▶ What the task requires: Exact copy, no pictures: output all the records that follow.

▶ Data under study:
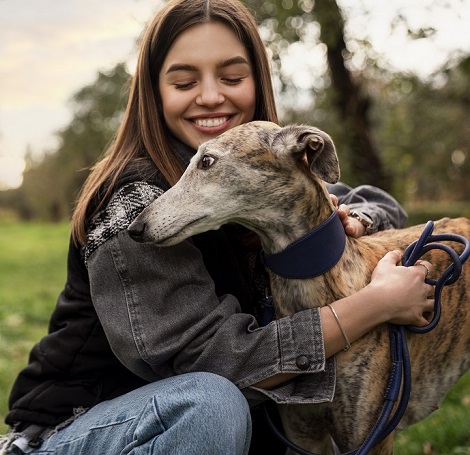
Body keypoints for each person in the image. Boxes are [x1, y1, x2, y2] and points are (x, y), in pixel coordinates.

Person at [1, 0, 434, 454]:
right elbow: (220, 364)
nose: (210, 96)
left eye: (231, 77)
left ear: (257, 81)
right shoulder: (135, 201)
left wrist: (352, 220)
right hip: (86, 430)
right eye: (184, 82)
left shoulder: (257, 168)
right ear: (154, 91)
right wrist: (376, 304)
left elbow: (377, 201)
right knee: (212, 403)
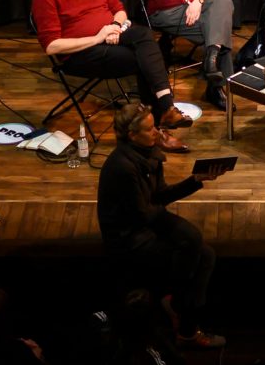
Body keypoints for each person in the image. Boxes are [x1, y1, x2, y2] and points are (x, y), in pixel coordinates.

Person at [32, 0, 192, 153]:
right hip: (81, 53)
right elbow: (52, 46)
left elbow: (118, 9)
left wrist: (116, 27)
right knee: (143, 60)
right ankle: (157, 130)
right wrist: (97, 37)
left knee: (144, 36)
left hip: (110, 35)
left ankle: (166, 109)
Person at [97, 102, 227, 349]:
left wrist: (195, 180)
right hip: (129, 239)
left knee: (204, 252)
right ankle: (185, 324)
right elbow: (142, 214)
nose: (157, 132)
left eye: (155, 126)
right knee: (193, 246)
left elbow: (160, 195)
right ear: (131, 135)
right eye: (149, 129)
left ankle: (177, 304)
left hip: (144, 224)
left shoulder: (147, 154)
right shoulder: (123, 167)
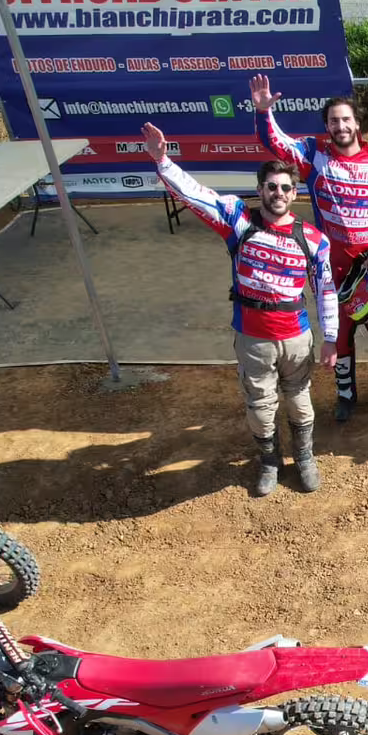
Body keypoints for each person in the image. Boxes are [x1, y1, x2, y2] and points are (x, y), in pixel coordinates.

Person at [143, 122, 336, 497]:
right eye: (271, 187)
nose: (278, 193)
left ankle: (305, 458)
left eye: (285, 188)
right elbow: (195, 194)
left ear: (294, 193)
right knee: (260, 408)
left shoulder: (313, 238)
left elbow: (326, 290)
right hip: (252, 337)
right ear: (259, 189)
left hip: (296, 337)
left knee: (300, 403)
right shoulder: (238, 220)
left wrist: (331, 337)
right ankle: (269, 462)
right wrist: (163, 161)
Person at [251, 76, 368, 422]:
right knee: (340, 333)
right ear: (327, 126)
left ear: (357, 123)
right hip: (330, 267)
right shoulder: (313, 154)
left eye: (346, 119)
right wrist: (263, 112)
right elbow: (275, 143)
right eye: (334, 121)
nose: (340, 126)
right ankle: (345, 394)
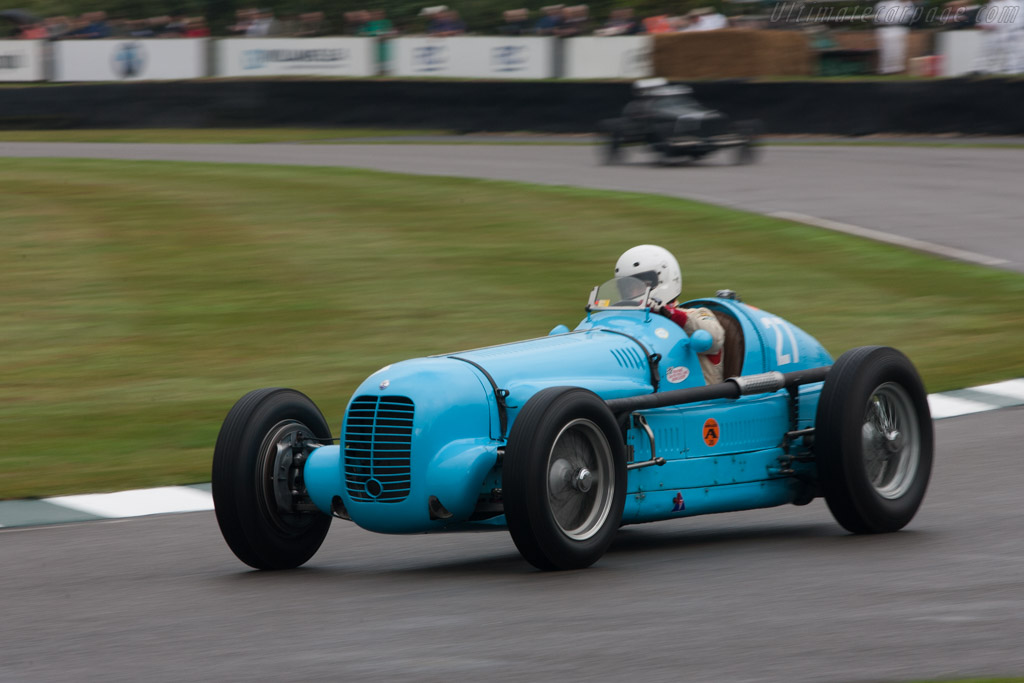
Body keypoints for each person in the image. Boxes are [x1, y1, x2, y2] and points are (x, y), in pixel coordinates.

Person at [614, 245, 726, 385]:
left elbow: (715, 339)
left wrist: (670, 314)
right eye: (628, 288)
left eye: (641, 285)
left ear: (663, 280)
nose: (633, 293)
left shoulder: (696, 314)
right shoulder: (632, 322)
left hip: (702, 400)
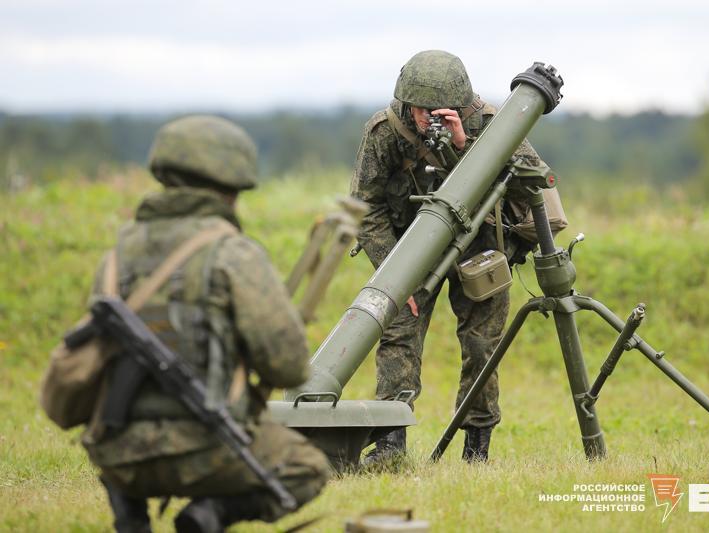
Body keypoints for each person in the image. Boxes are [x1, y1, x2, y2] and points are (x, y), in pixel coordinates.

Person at [80, 115, 331, 532]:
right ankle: (208, 515)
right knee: (307, 467)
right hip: (206, 449)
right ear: (232, 185)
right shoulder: (234, 255)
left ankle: (128, 508)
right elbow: (288, 368)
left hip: (116, 451)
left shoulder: (116, 256)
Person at [351, 50, 556, 463]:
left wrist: (466, 147)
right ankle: (389, 444)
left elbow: (534, 185)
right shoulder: (385, 132)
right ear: (406, 103)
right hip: (410, 250)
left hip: (479, 246)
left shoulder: (491, 124)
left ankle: (477, 448)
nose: (431, 118)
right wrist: (394, 274)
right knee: (397, 337)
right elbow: (365, 207)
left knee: (482, 347)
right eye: (422, 110)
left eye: (442, 111)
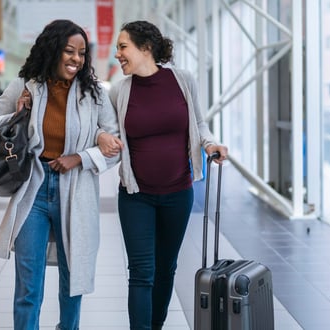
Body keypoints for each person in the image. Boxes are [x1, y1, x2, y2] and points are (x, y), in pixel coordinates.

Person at [0, 19, 123, 330]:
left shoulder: (93, 93)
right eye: (69, 51)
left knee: (73, 278)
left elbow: (116, 146)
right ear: (53, 49)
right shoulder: (26, 85)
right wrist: (16, 116)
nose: (76, 59)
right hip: (34, 189)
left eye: (82, 53)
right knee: (29, 282)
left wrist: (80, 158)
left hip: (77, 188)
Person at [109, 20, 228, 330]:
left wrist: (211, 143)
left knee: (166, 269)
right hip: (136, 196)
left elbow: (199, 124)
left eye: (123, 47)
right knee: (141, 271)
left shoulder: (182, 80)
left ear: (145, 48)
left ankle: (156, 326)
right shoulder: (120, 90)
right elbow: (107, 131)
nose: (117, 54)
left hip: (178, 193)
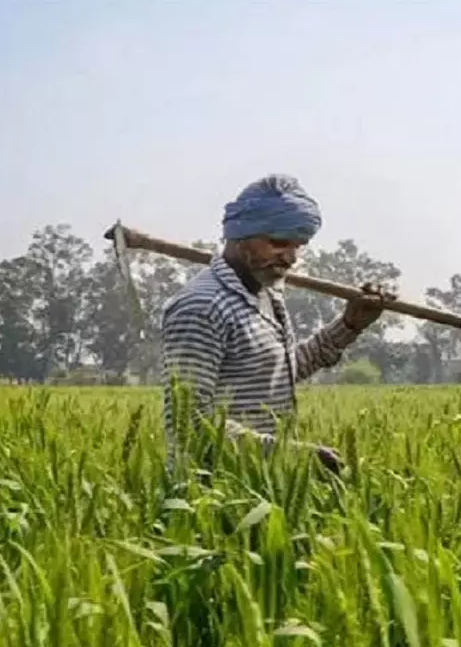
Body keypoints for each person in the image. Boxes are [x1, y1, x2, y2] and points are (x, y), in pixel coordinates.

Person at [160, 173, 393, 475]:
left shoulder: (265, 293)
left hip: (262, 482)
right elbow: (188, 421)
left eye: (299, 245)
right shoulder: (201, 307)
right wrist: (291, 454)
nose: (292, 258)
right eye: (279, 243)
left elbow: (280, 371)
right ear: (241, 235)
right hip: (209, 493)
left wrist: (350, 325)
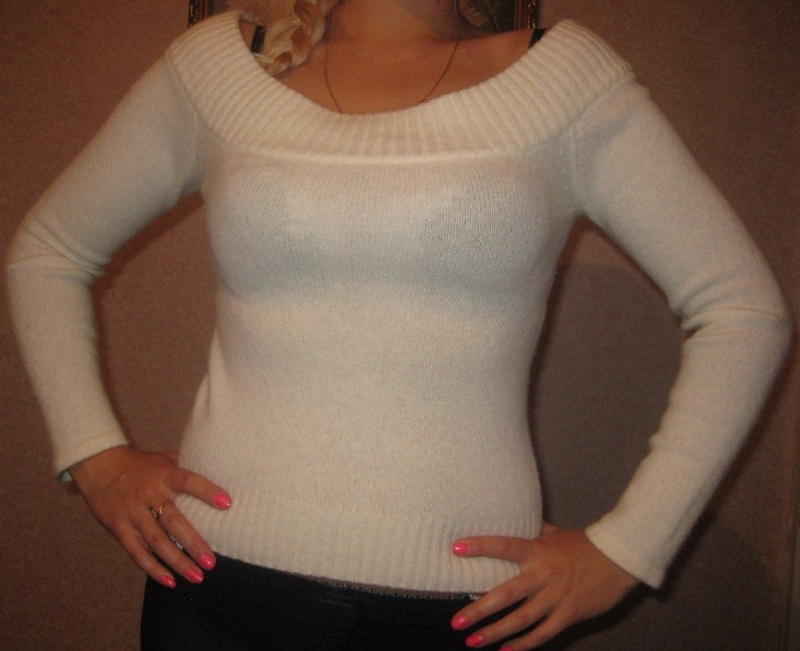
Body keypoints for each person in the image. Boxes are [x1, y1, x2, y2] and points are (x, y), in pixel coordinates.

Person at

▶ Answer area:
Body keypoints for each person in the image. Boxes are [x1, y1, x2, y2] and points are (x, y), in pixel coordinates.

Person at [1, 0, 434, 454]:
right elbow: (220, 364)
nose: (210, 96)
left eye: (231, 77)
left ear: (257, 81)
right shoulder: (135, 201)
left wrist: (352, 220)
right hip: (86, 430)
right eye: (184, 82)
left shoulder: (257, 168)
right ear: (154, 91)
right wrist: (376, 304)
left elbow: (377, 201)
right knee: (212, 403)
Body keypoints for each person in the image. Boxes are [x1, y1, x2, y2] and points are (x, y), in pixel coordinates.

Person at [32, 0, 192, 153]:
right hip: (81, 53)
right elbow: (52, 46)
left elbow: (118, 9)
left wrist: (116, 27)
right knee: (143, 60)
right ankle: (157, 130)
right wrist: (97, 37)
left knee: (144, 36)
left hip: (110, 35)
left ankle: (166, 109)
Person at [97, 102, 227, 349]:
left wrist: (195, 180)
right hip: (129, 239)
left knee: (204, 252)
right ankle: (185, 324)
right elbow: (142, 214)
nose: (157, 132)
left eye: (155, 126)
right knee: (193, 246)
left elbow: (160, 195)
right ear: (131, 135)
right eye: (149, 129)
left ankle: (177, 304)
left hip: (144, 224)
left shoulder: (147, 154)
right shoulder: (123, 167)
Body keypoints for each person in the image. Boxes are [x1, y1, x2, y2] and points are (x, y), in pixel coordinates.

Person at [143, 122, 336, 497]:
right eye: (271, 187)
nose: (278, 193)
left ankle: (305, 458)
left eye: (285, 188)
right elbow: (195, 194)
left ear: (294, 193)
right knee: (260, 408)
left shoulder: (313, 238)
left elbow: (326, 290)
right hip: (252, 337)
right ear: (259, 189)
left hip: (296, 337)
left knee: (300, 403)
right shoulder: (238, 220)
left wrist: (331, 337)
right ankle: (269, 462)
right wrist: (163, 161)
Person at [251, 76, 368, 422]:
right knee: (340, 333)
right ear: (327, 126)
left ear: (357, 123)
right hip: (330, 267)
right shoulder: (313, 154)
left eye: (346, 119)
right wrist: (263, 112)
right elbow: (275, 143)
right eye: (334, 121)
nose: (340, 126)
right ankle: (345, 394)
Body keypoints for each person in the image. Boxes are [x1, y1, x2, y2] and points are (x, y), in pixel coordinates.

Person at [614, 245, 726, 385]:
left elbow: (715, 339)
left wrist: (670, 314)
right eye: (628, 288)
left eye: (641, 285)
left ear: (663, 280)
nose: (633, 293)
left shoulder: (696, 314)
right shoulder: (632, 322)
left hip: (702, 400)
Body keypoints for each person in the image. Boxes are [x1, y1, x2, y2] and points are (x, y), in pixel coordinates.

Person at [80, 115, 331, 532]:
right ankle: (208, 515)
right knee: (307, 467)
right hip: (206, 449)
right ear: (232, 185)
right shoulder: (234, 255)
left ankle: (128, 508)
right elbow: (288, 368)
left hip: (116, 451)
left shoulder: (116, 256)
Person at [351, 50, 556, 463]:
left wrist: (466, 147)
right ankle: (389, 444)
left elbow: (534, 185)
right shoulder: (385, 132)
right ear: (406, 103)
right hip: (410, 250)
left hip: (479, 246)
left shoulder: (491, 124)
left ankle: (477, 448)
nose: (431, 118)
right wrist: (394, 274)
right knee: (397, 337)
right elbow: (365, 207)
left knee: (482, 347)
right eye: (422, 110)
left eye: (442, 111)
Body keypoints for each person in the image. Boxes are [x1, y1, x2, y2] and points are (x, y), in pixel coordinates.

Person at [0, 19, 123, 330]:
left shoulder: (93, 93)
right eye: (69, 51)
left knee: (73, 278)
left elbow: (116, 146)
right ear: (53, 49)
right shoulder: (26, 85)
right wrist: (16, 116)
nose: (76, 59)
right hip: (34, 189)
left eye: (82, 53)
right knee: (29, 282)
left wrist: (80, 158)
left hip: (77, 188)
Person at [109, 20, 228, 330]:
left wrist: (211, 143)
left knee: (166, 269)
right hip: (136, 196)
left elbow: (199, 124)
left eye: (123, 47)
right knee: (141, 271)
left shoulder: (182, 80)
left ear: (145, 48)
left ankle: (156, 326)
right shoulder: (120, 90)
right elbow: (107, 131)
nose: (117, 54)
left hip: (178, 193)
Body keypoints for each person in the image. Boxes are [x1, y1, x2, y2] and points are (x, y), in pixel coordinates.

Person at [160, 173, 393, 475]:
left shoulder: (265, 293)
left hip: (262, 482)
right elbow: (188, 421)
left eye: (299, 245)
right shoulder: (201, 307)
right wrist: (291, 454)
nose: (292, 258)
right eye: (279, 243)
left elbow: (280, 371)
right ear: (241, 235)
right hip: (209, 493)
left wrist: (350, 325)
Body keypoints for each person in the image. Boxes are [x1, y1, x2, y2] and points are (x, y), in pixel coordinates.

Person at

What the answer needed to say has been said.